Musée d’Histoire Naturelle : une exposition qui fait son trou

Une exposition peu commune, basée sur un best-seller pour enfants, vient de débuter au sein du Musée d’Histoire Naturelle de Lille. « De la petite taupe qui voulait savoir qui lui avait fait sur la tête » est à destination des 3 à 6 ans. L’occasion d’en apprendre davantage sur les excréments d’animaux.

 La taupe est la vedette de l’exposition au sein du musée d’histoire naturelle.

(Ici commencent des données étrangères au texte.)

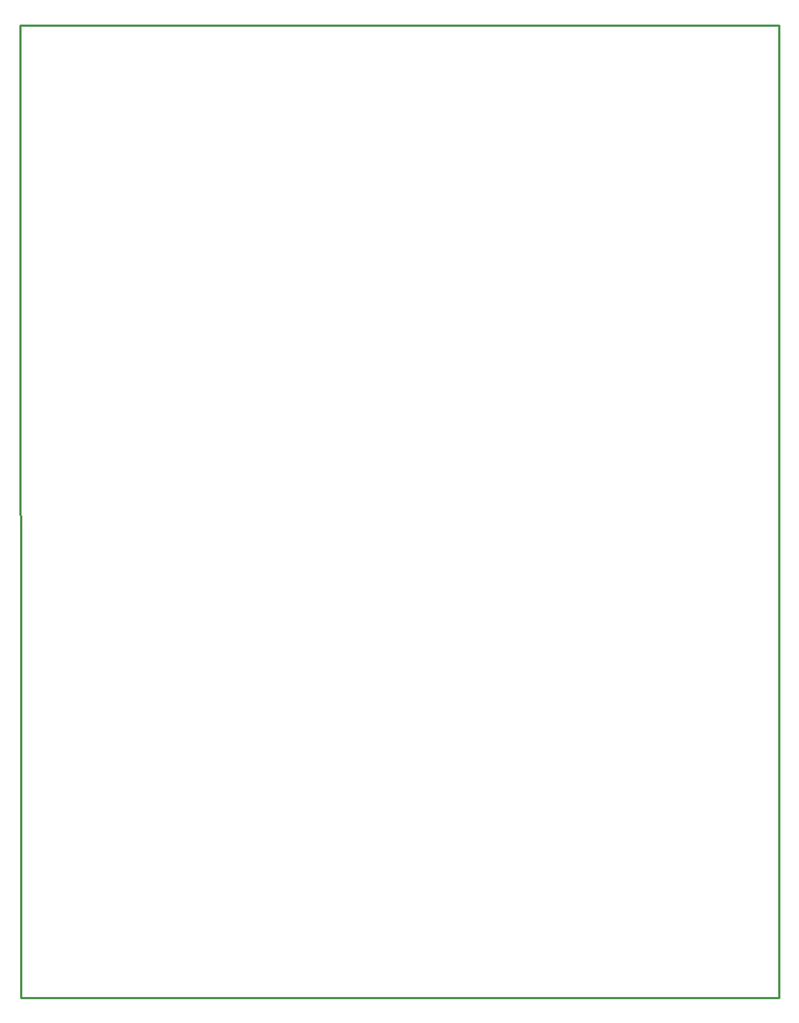
<source format=gko>
G04 Layer: BoardOutlineLayer*
G04 EasyEDA v6.5.34, 2023-09-22 05:43:39*
G04 5a9e321870784d179380c5b7005af72b,5a6b42c53f6a479593ecc07194224c93,10*
G04 Gerber Generator version 0.2*
G04 Scale: 100 percent, Rotated: No, Reflected: No *
G04 Dimensions in millimeters *
G04 leading zeros omitted , absolute positions ,4 integer and 5 decimal *
%FSLAX45Y45*%
%MOMM*%

%ADD10C,0.2540*%
D10*
X-7039609Y6756400D02*
G01*
X1596390Y6756400D01*
X1596390Y-4305300D01*
X-7030084Y-4305300D01*
X-7039609Y6756400D01*

%LPD*%
M02*

</source>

La taupe est la vedette de l’exposition au sein du musée d’histoire naturelle.

« Une exposition avec des crottes mais sans odeurs. » La phrase de Karine, qui visite l’exposition, peut faire sourire mais elle représente parfaitement la réalité. Rarement des ouvrages ont influencé des expositions.

Mais ici, l’œuvre de Werner Holzwarth et Wolf Erlbruch est bien au centre de cette exposition. « De la petite taupe qui voulait savoir qui lui avait fait sur la tête » est un best-seller de la littérature enfantine écrit en 1989. Il met en vedette une taupe qui se retrouve avec des excréments sur la tête en ressortant de son trou. L’animal va alors partir à la recherche du « coupable ».

Les enfants se prennent au jeu

La pièce principale plonge les visiteurs dans cette ambiance animalière. Vache, cheval, cochon… tous les animaux de l’histoire sont mis en scène.

L’exposition débute dans un premier temps par une explication du style de vie de la taupe : son terrier, ses habitudes alimentaires, tout y passe. Viennent ensuite les différentes sortes d’excréments des animaux précédemment cités, présentés dans des assiettes. Les enfants doivent donc réussir à créer des associations pour trouver l’animal fautif. Pour Mickaël, venu avec sa fille, « ce jeu rend cette exposition encore plus intéressante pour les enfants. Ils sont vraiment imprégnés par la thématique ».

Pour conclure cette exposition, le musée a mis à disposition l’œuvre originale pour que chacun puisse la lire. Les enfants ont aussi la possibilité d’être pris en photo avec l’excrément, similaire à celui de la taupe, sur la tête. Une dernière attraction qui n’attire pas forcément les plus jeunes, même si le ridicule ne tue pas.